Fishing out of a swing, I can't find much wrong with it except wishing it had a better designed rear well. It could then be more user friendly with storage of square/rectangular items. So much space going to waste. I still love it.


----------



## PhilipL (Apr 15, 2006)

Hobie Adventure

One thing, but it equates to being better at a number of things - 
a bit more width in the cockpit, say 50-100mm wider

> I'm only 5'10 and around 85kg, so I'm not exactly big. The cockpit feels too ever-so-slightly tight - somewhere in the thigh region
> would (hopefully) improve stability - pretty good already but still not quite there when I reach backwards (tankwell or rear rod holders), when moving up and down the yak, or when sitting side saddle.
> would perhaps give more beam on the gunwhales (apologies for the terminonlogy in advance??) for mounting things within arms reach.

Oh, and a decent paddle keeper - couldn't help myself...


----------



## rawprawn (Aug 31, 2005)

Same as Scott. I would like some SIK speed on my SOT.


----------



## Peril (Sep 5, 2005)

Megan Gale in front seat showing off DJs summer swimwear collection


----------



## kingfisher111 (Jun 13, 2006)

More time on the water!!! Thats all the Outback needs! Steve.

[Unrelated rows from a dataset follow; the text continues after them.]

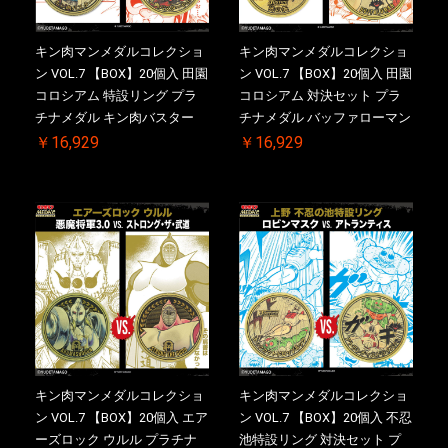
キン肉マンメダルコレクショ
キン肉マンメダルコレクショ
ン VOL.7 【BOX】20個入 田園
ン VOL.7 【BOX】20個入 田園
コロシアム 特設リング プラ
コロシアム 対決セット プラ
チナメダル キン肉バスター
チナメダル バッファローマン
VS. キン肉バスターやぶり ケ
2.0 顎髭 Ver. VS. 光の矢 ケー
￥16,929
￥16,929
ース付き【初回購入特典 】
ス付き【初回購入特典 】
KIN(金)肉メダル(非売品)付
KIN(金)肉メダル(非売品)付
【二次受注分】2026/10/30 一
【二次受注分】2026/10/30 一
斉出荷予定
斉出荷予定
キン肉マンメダルコレクショ
キン肉マンメダルコレクショ
ン VOL.7 【BOX】20個入 エア
ン VOL.7 【BOX】20個入 不忍
ーズロック ウルル プラチナ
池特設リング 対決セット プ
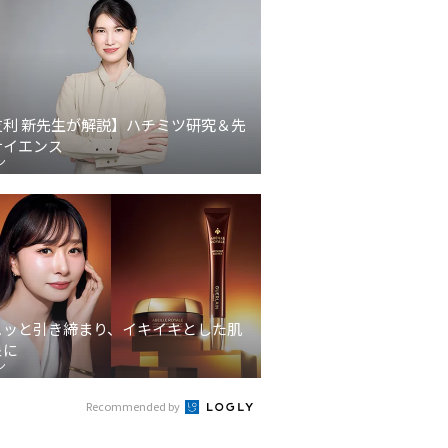
友利 新先生が解説】ハチミツ研究＆先
サイエンス
ン
ュッと引き締まり、イキイキとした肌
象に
ン
Recommended by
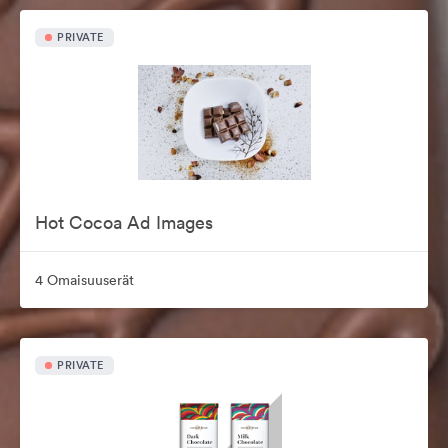
PRIVATE
Hot Cocoa Ad Images
4 Omaisuuserät
PRIVATE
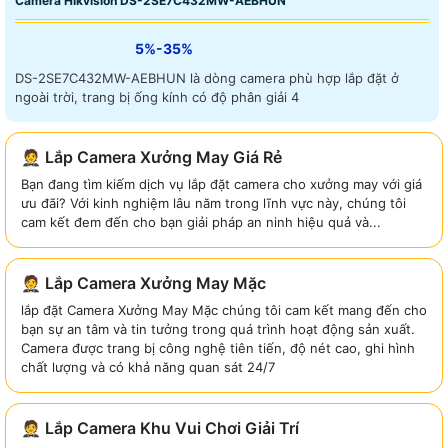
Camera Hikvision DS-2SE7C432MW-AEBHUN
5%-35%
DS-2SE7C432MW-AEBHUN là dòng camera phù hợp lắp đặt ở
ngoài trời, trang bị ống kính có độ phân giải 4
🤵 Lắp Camera Xưởng May Giá Rẻ
Bạn đang tìm kiếm dịch vụ lắp đặt camera cho xưởng may với giá
ưu đãi? Với kinh nghiệm lâu năm trong lĩnh vực này, chúng tôi
cam kết đem đến cho bạn giải pháp an ninh hiệu quả và...
🤵 Lắp Camera Xưởng May Mặc
lắp đặt Camera Xưởng May Mặc chúng tôi cam kết mang đến cho
bạn sự an tâm và tin tưởng trong quá trình hoạt động sản xuất.
Camera được trang bị công nghệ tiên tiến, độ nét cao, ghi hình
chất lượng và có khả năng quan sát 24/7
🤵 Lắp Camera Khu Vui Chơi Giải Trí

PhillipL, your wish just described the Outback.


----------



## Breambo (Apr 19, 2006)

Central heating. Although perils wish would do nicely :lol:


----------



## Davey G (Jan 15, 2006)

ahhh yes, bugger the raised bow, I'll take Megan as well! :wink:


----------



## sam60 (Aug 30, 2005)

a bluetooth stereo outfit with waterproof earphones for those days when your own voice is too much. Oregon scientific has a waterproof mp3 player but blue tooth would negate cords flapping around.

yeah and like peril a floor show.....sshh better not let the wife know


----------



## Guest (Aug 8, 2006)

I have said it before somewhere here, I would like the design of the tempo changed so that the footwells actually have the scupper holes further down where the water collects.

This would mean my whole body would be dry when yaking as everywhere else is extremly dry.

I just hate having wet feet, this is the times when I'm not wearing the Mirage boots.

Cheers


----------



## JT (May 25, 2006)

Hobie Outback Fisherman

The seat sockets can move out of the tiny scupper holes if you move around too much and it is close to impossible putting them back in on the water so you have a bump under your a*se. A better arrangement would be better. Not a biggy but still a bit of a pain in the backside (lame pun intended)  :roll:

Beyond that it's all good.

John


----------



## DogFish (Aug 31, 2005)

One way valves in the scupper holes so that in Winter the water can get out but not come gushing back up, especially as it's only at 10 Degrees over here at present. :shock:

DogFish


----------



## hairymick (Oct 18, 2005)

A combi, & a redhead with big hooters & freckles, two Dorados on the roof, touring the country and never having to work again


----------



## Gator (May 10, 2006)

Dogfish: I was just looking at a Crack Of Dawn catalog and noticed that there are replacement plugs that look like they could be one way. If Phil sees this he would know. I'll give him a ring tomorrow and ask.


----------